Write out, word for word, the line that contains "insulated stubby holder" and each line after it down to the last line of the data below. Include nothing more.
· · · ·
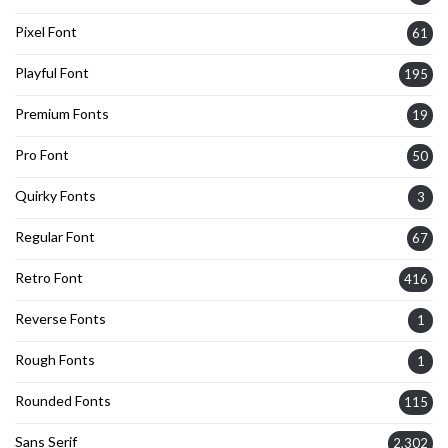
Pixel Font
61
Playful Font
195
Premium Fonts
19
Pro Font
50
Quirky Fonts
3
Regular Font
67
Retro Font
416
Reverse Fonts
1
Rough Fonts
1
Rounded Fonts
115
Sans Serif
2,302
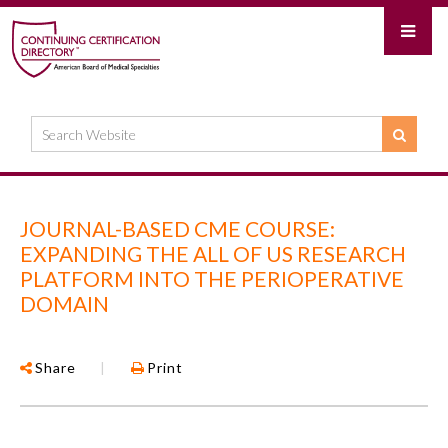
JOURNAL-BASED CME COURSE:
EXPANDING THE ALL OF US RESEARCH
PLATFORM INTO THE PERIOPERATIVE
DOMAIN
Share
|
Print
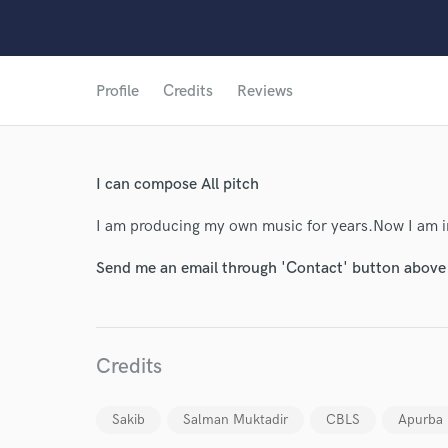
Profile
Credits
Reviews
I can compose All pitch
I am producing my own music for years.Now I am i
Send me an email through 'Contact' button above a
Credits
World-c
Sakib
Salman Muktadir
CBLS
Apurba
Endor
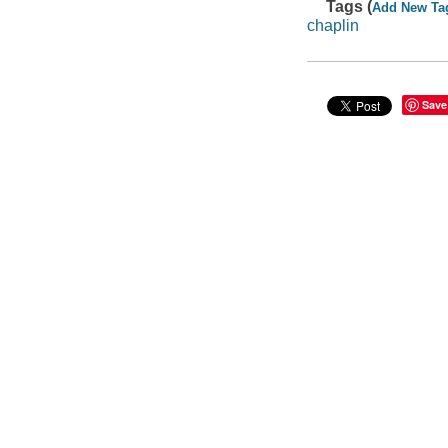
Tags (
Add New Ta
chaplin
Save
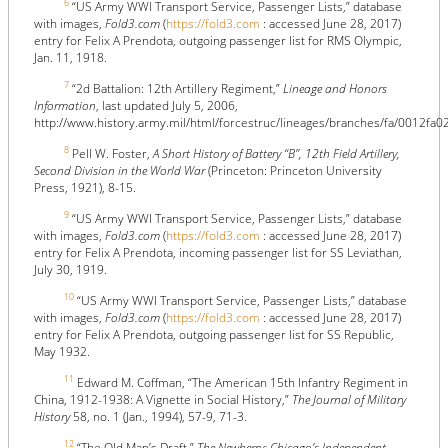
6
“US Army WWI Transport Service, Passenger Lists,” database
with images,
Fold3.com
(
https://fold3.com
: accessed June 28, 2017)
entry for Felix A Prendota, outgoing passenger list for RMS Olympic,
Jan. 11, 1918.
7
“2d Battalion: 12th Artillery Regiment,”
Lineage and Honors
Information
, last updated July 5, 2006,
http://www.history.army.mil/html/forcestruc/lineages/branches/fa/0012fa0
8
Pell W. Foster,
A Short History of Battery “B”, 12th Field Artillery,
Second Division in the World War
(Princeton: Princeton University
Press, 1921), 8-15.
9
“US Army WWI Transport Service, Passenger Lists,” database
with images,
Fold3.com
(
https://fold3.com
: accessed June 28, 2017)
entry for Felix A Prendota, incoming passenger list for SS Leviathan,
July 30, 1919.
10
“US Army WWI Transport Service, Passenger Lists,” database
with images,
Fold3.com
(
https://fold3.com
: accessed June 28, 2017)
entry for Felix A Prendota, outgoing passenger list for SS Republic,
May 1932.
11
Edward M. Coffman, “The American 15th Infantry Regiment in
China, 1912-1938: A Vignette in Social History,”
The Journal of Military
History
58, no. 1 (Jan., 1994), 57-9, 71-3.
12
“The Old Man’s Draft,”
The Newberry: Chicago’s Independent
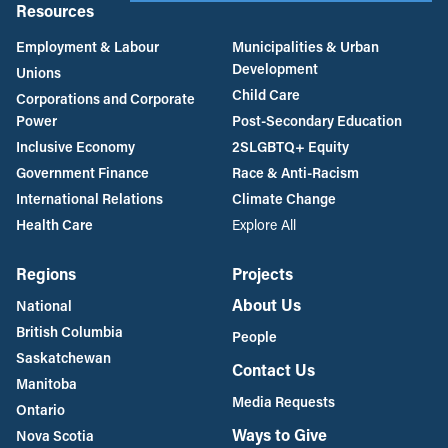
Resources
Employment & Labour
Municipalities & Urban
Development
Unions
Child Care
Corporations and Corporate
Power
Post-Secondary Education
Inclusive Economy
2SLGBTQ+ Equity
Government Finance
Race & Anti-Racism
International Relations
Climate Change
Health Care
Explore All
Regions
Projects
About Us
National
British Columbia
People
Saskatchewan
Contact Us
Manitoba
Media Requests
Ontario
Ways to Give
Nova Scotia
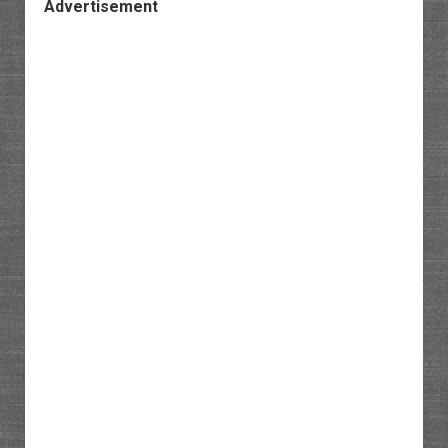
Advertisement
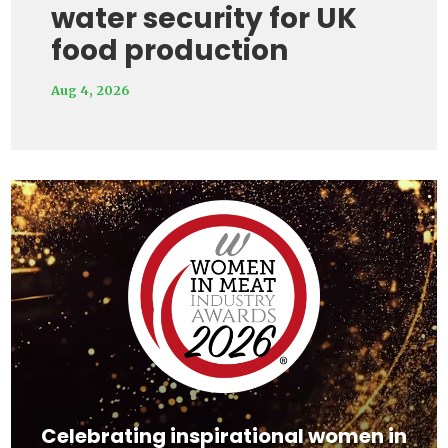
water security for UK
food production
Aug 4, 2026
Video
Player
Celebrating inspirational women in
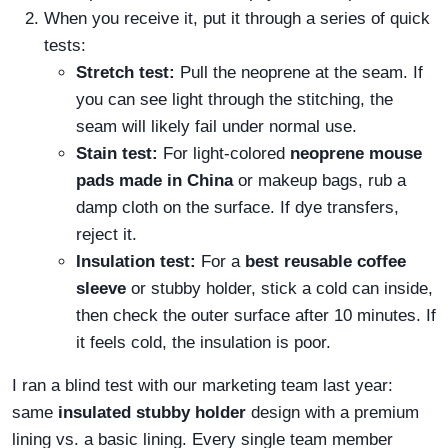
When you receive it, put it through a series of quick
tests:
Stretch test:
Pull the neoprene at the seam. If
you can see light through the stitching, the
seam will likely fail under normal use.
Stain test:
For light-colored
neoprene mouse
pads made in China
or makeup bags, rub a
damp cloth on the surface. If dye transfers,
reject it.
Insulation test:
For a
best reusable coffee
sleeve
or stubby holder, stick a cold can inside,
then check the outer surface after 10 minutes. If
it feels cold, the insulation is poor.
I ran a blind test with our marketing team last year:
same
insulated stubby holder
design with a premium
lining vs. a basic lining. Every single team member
· · · ·
Solved exercise:
insulated stubby holder
design with a premium
lining vs. a basic lining. Every single team member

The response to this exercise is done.